Wine and Spirits are Sinking Beer

Beer. It’s the leisure drink of America. Or at least it used to be. Lately, however, beer has been losing favor among Americans.  As of July 2018, beer sales were down 3.5% over the year before. While the industry has seen a consistent decline in beer consumption over several years, many were surprised to see the accelerated fall from grace in 2018.  

Big beer brands like Miller Lite, Coors Light, and Budweiser took the biggest hit. But why? These brands have most certainly established a reputable market presence. They have longevity and historical support on their side. What is causing alcohol consumers to turn away from trusted favorites? Easy. Wine, spirits, and millennials.

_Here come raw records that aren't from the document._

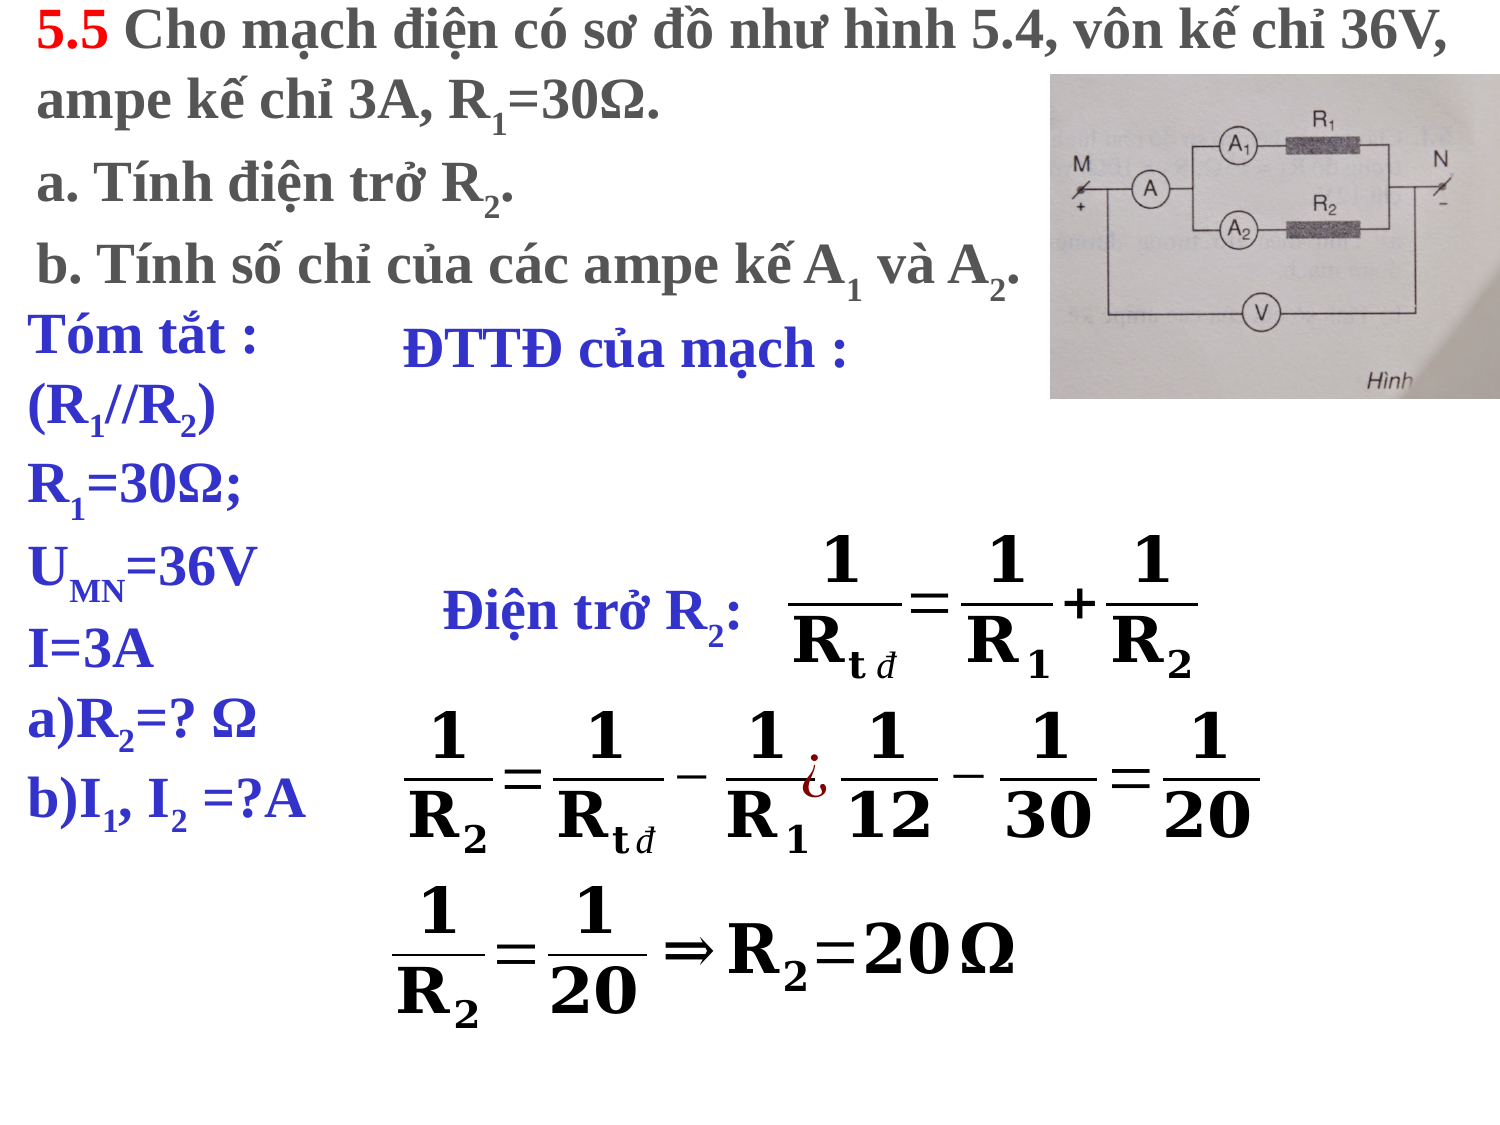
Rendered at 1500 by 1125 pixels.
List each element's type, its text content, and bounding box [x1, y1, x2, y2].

text_box Tóm tắt : (R1//R2) R1=30Ω; UMN=36V I=3A a)R2=? Ω b)I1, I2 =?A [12, 287, 350, 847]
text_box 5.5 Cho mạch điện có sơ đồ như hình 5.4, vôn kế chỉ 36V, ampe kế chỉ 3A, R1=30Ω. a. Tính điện trở R2. b. Tính số chỉ của các ampe kế A1 và A2. [10, 0, 1500, 316]
text_box ĐTTĐ của mạch : [387, 301, 1038, 387]
text_box Điện trở R2: [427, 564, 760, 662]
picture [1049, 74, 1500, 399]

Young Americans have embraced creative and innovative concepts in their attempt to create a healthier, environmentally conscious lifestyle. Things like craft breweries and distilleries, local vineyards, and newly legalized recreational product offerings hold more appeal to generations that find value in experience.

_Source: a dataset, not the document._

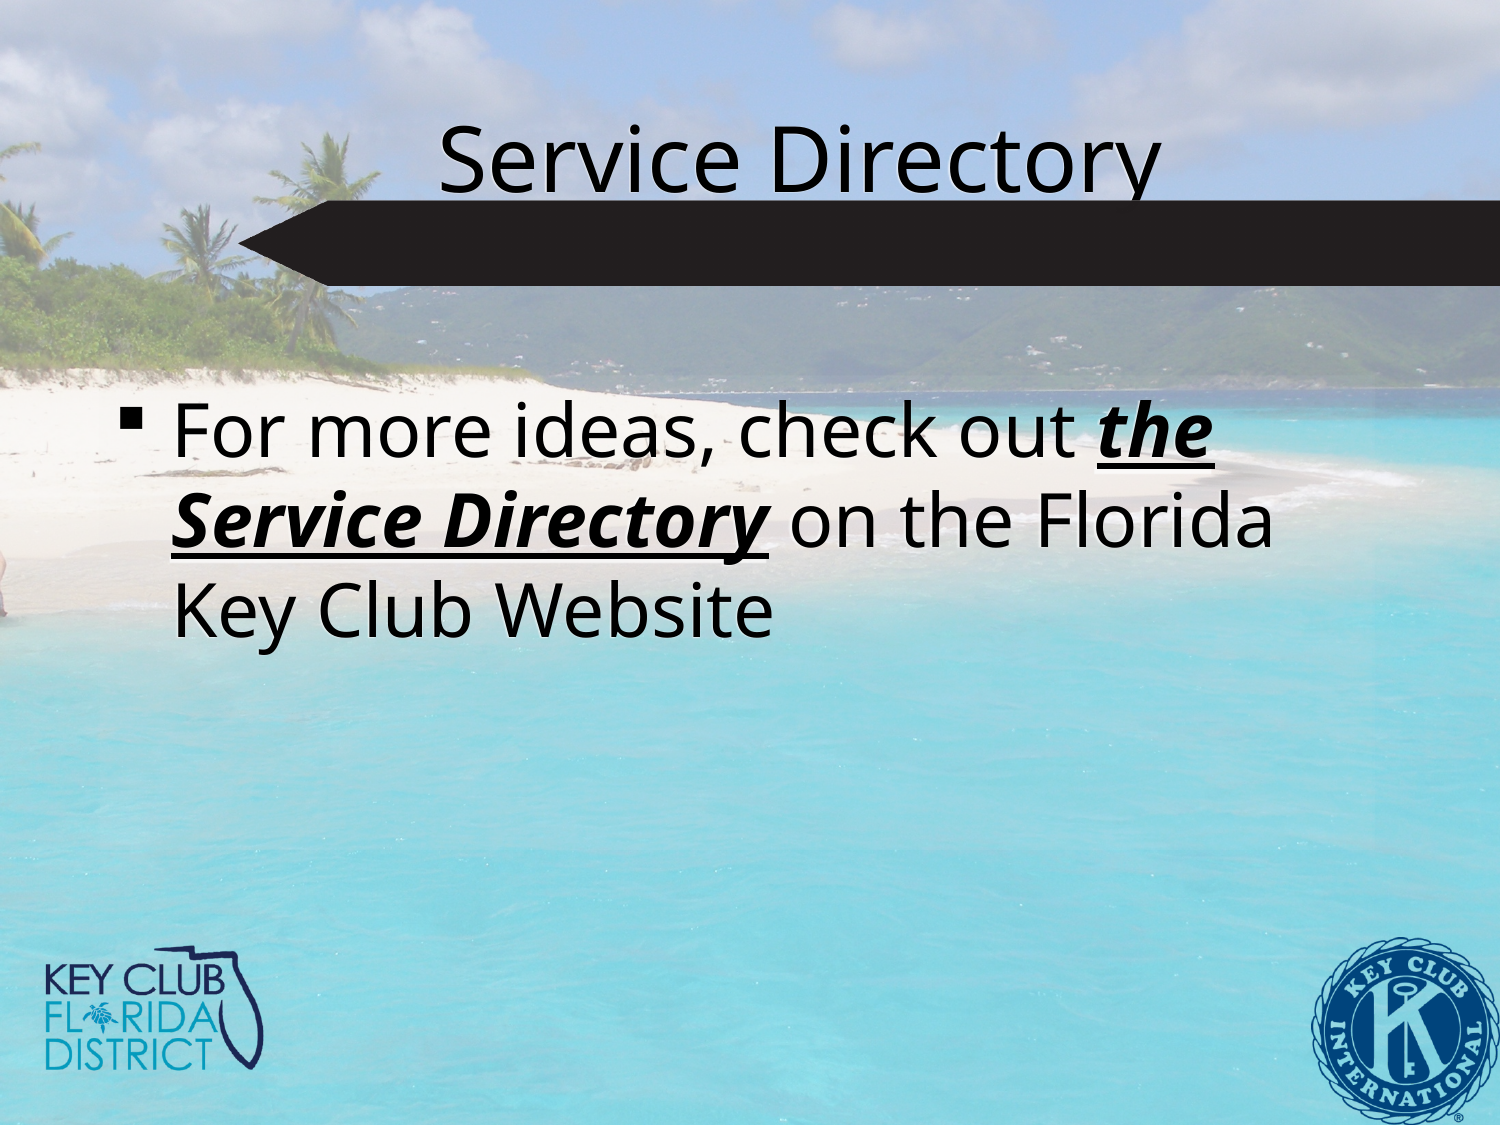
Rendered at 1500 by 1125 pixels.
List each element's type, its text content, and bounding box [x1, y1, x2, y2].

Consumers are also leveraging their food and beverage options to help elevate a given experience. Instead of the “one size fits all” attitude of the past, which served big beer brands fairly well, younger generations are selecting drinks that seem to match the occasion both aesthetically and atmospherically. This trend is especially prevalent among women, who make up a larger percentage of alcohol consumers than we’ve seen in the past.

Traditionally, wine and spirit brands are better positioned to deal with and adapt to these trend changes. Sudden shifts in consumer preferences can be addressed with less effort in these verticals. Beer, on the other hand, does not have that luxury. Let’s take a look at an example.

Suppose new research shows that some form of black cherry does amazing things for your skin. It is fairly safe to assume that much of the younger, health-conscious generation is going to trend towards products containing that particular black cherry.  Now, a vineyard can strategically incorporate the black cherry into its fermentation process to create a new flavor. A distillery can create craft batches of black cherry whiskey or vodka. In both cases, we can assume that the flavors of these products will be reasonably appealing depending on your palate.

Big brand breweries, however, will find it much more difficult to incorporate such flavors into their already well-established products. Mainstream beer possesses such a distinct flavor that it’s difficult to incorporate nuance without a great deal of spend just to ensure they develop a taste that isn’t going to send consumers running in the other direction.

At a summit late last year, several big beer brands discussed the need to rebrand beer as a whole in an effort to impact America’s changing preferences. Several brands agreed that individual advertising would be counterproductive and that a campaign should be launched to elevate the general concept of beer in the eyes of the American public. The effort, however, was waylaid when several brands got involved in what has become known as “the corn syrup war” during a Superbowl Ad. Bad for beer. Good for wine and spirits!